▶ **Activity**: Locate every line below that contains the word "thesis" and copy it.

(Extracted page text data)
------------------------------------------------------------------------

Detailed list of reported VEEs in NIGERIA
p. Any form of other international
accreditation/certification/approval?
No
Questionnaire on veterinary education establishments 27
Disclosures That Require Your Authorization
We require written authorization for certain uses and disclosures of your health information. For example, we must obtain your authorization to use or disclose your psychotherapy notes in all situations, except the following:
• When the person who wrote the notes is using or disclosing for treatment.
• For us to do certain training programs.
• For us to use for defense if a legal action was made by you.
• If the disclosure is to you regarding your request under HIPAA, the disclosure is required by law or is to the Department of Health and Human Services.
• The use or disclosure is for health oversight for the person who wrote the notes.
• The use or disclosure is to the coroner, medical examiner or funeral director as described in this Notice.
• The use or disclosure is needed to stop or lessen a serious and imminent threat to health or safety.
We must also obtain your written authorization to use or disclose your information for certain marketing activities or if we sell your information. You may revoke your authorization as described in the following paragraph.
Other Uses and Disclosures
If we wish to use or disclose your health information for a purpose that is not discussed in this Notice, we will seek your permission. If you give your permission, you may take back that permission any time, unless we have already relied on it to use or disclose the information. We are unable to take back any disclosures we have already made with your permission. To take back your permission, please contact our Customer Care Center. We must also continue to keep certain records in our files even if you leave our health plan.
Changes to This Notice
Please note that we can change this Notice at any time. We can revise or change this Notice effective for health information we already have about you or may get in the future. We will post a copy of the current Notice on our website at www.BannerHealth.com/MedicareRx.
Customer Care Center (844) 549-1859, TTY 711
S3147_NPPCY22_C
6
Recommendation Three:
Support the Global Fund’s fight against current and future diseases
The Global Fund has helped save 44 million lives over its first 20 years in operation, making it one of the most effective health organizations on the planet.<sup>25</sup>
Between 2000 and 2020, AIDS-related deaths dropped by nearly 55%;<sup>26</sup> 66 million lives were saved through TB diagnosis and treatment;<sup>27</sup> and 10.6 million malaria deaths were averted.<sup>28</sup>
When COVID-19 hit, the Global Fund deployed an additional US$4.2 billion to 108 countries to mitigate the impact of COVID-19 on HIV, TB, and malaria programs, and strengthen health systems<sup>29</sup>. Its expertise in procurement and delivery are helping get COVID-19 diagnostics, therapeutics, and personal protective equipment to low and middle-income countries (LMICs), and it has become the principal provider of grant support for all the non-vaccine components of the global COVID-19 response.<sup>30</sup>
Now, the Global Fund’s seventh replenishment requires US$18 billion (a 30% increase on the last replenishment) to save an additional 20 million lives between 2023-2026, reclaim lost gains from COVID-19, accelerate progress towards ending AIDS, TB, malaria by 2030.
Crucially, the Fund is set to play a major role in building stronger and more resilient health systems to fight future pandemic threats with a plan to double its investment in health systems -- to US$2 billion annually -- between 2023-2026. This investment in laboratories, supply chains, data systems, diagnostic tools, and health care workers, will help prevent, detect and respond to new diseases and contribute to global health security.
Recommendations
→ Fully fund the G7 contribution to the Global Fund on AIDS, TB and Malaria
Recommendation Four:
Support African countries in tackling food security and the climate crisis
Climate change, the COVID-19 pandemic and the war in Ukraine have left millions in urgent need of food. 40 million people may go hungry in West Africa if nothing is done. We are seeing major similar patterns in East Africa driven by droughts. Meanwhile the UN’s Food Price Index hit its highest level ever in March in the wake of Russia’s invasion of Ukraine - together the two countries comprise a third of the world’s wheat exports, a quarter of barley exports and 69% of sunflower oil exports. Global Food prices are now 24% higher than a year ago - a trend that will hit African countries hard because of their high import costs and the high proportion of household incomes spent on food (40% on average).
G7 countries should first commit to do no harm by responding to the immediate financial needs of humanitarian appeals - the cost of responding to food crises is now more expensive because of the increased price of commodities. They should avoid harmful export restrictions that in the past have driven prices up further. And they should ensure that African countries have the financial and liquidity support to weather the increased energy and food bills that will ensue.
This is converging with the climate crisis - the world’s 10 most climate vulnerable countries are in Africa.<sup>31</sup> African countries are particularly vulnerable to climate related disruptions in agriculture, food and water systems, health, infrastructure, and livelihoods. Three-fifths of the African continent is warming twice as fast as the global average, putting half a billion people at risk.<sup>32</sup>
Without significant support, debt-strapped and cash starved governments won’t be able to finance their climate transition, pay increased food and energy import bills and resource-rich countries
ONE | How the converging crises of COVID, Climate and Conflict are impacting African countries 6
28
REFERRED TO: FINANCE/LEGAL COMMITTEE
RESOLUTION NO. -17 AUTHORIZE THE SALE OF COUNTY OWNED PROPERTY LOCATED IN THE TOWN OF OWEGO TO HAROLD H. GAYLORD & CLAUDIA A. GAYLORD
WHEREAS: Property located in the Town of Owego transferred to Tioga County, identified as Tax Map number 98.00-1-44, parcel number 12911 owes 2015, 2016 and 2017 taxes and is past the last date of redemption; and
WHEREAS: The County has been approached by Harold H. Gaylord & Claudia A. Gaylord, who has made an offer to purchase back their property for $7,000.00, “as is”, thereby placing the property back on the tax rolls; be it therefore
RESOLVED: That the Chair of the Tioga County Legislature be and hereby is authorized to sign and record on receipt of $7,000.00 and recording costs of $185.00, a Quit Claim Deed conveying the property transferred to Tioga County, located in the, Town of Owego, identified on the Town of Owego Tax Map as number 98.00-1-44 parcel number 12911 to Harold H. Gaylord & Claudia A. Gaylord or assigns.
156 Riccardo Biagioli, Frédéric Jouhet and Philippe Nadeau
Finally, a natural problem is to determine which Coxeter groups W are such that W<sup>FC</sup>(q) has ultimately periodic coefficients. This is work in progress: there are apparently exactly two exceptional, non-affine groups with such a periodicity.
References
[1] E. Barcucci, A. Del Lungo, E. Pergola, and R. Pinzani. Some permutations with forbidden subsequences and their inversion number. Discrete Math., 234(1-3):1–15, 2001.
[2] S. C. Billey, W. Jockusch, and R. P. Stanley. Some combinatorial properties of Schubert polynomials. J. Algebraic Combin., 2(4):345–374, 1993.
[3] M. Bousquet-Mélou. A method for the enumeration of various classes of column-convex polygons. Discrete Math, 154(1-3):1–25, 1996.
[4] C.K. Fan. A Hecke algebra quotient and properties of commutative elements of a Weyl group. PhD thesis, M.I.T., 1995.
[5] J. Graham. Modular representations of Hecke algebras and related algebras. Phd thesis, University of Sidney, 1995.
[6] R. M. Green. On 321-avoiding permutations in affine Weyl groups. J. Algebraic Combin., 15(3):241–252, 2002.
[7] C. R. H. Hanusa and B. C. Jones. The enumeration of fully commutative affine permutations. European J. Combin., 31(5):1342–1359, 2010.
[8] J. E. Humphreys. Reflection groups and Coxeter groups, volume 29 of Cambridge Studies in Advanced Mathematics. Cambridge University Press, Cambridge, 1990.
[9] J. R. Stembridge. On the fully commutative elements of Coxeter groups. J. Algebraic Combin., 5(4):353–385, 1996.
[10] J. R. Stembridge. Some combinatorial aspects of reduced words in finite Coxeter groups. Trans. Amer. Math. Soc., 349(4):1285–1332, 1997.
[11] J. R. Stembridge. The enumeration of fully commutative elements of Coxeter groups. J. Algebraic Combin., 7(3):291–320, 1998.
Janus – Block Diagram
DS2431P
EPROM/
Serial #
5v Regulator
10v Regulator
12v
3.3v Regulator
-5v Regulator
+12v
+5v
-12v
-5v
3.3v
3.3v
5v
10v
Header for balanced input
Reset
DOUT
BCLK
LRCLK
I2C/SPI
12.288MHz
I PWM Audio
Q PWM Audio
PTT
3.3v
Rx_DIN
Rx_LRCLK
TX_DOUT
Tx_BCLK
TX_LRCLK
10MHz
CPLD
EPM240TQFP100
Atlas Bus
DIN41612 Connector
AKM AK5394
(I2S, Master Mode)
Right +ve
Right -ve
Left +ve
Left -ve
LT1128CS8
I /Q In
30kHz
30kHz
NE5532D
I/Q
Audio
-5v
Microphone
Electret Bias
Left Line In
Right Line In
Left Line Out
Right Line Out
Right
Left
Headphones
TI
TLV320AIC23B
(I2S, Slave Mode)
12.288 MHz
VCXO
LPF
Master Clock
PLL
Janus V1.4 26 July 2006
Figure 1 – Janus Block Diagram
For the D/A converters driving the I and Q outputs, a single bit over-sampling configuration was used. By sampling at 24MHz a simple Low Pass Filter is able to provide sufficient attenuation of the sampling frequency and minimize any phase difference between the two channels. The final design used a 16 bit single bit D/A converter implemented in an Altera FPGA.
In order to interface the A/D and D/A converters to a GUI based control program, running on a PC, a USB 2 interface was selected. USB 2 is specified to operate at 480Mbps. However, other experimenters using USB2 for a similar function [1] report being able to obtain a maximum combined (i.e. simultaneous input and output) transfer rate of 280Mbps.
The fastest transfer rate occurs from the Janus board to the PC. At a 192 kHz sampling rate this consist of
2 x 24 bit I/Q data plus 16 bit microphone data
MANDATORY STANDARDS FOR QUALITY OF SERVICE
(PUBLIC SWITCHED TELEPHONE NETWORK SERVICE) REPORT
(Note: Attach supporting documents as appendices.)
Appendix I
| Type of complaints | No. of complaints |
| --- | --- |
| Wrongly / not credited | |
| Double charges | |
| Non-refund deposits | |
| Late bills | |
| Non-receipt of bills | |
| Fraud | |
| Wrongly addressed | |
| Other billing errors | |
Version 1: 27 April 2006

------------------------------------------------------------------------

▶ **Result of this exercise**:
[4] C.K. Fan. A Hecke algebra quotient and properties of commutative elements of a Weyl group. PhD thesis, M.I.T., 1995.
[5] J. Graham. Modular representations of Hecke algebras and related algebras. Phd thesis, University of Sidney, 1995.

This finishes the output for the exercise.